- Aim of the exercise -
Pick out each line below containing "ispostavilo".

::: Data extracts

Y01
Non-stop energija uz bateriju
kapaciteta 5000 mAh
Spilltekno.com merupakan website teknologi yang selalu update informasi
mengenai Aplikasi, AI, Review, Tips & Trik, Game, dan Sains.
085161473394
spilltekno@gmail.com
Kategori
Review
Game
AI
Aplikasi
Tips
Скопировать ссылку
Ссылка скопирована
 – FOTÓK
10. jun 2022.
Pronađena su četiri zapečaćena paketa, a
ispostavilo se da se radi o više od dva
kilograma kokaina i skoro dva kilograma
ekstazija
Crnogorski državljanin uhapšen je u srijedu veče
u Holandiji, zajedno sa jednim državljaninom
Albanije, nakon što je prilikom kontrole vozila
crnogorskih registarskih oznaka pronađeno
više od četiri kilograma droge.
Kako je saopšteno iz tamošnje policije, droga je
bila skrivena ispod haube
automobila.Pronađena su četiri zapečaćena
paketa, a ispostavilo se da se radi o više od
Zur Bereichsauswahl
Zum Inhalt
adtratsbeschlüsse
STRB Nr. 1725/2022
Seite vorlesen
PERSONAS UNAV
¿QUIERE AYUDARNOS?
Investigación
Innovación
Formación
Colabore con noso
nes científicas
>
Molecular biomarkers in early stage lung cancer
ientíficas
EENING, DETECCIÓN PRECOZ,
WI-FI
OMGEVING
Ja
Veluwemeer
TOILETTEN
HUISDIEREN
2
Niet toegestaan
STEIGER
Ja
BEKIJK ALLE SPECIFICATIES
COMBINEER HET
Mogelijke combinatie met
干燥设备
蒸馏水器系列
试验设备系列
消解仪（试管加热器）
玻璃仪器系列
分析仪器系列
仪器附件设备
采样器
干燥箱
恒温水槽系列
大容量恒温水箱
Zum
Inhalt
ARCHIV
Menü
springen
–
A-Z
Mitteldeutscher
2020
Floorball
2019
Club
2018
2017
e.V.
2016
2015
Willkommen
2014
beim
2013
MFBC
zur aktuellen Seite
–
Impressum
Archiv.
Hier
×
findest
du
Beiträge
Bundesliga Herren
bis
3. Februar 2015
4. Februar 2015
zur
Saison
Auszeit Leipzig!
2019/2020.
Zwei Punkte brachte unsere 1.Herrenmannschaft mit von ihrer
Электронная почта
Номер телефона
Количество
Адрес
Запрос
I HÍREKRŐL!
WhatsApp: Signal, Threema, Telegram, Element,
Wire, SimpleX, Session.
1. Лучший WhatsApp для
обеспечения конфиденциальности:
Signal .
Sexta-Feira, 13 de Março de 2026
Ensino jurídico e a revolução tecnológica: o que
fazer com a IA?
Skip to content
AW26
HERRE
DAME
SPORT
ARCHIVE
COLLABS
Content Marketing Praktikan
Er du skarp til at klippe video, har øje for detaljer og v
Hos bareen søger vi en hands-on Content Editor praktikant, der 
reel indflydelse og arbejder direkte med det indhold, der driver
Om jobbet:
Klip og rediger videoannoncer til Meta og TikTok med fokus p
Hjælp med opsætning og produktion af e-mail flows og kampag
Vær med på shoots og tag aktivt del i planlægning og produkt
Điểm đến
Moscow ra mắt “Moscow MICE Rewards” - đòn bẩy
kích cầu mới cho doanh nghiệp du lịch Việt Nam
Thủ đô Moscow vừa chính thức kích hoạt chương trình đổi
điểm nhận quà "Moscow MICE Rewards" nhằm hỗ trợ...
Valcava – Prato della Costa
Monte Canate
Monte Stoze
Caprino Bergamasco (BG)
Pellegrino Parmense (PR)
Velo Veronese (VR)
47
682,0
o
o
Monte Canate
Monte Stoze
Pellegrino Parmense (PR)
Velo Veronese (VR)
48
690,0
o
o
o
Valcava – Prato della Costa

::::::

- Answer for this exercise -
ispostavilo se da se radi o više od dva
paketa, a ispostavilo se da se radi o više od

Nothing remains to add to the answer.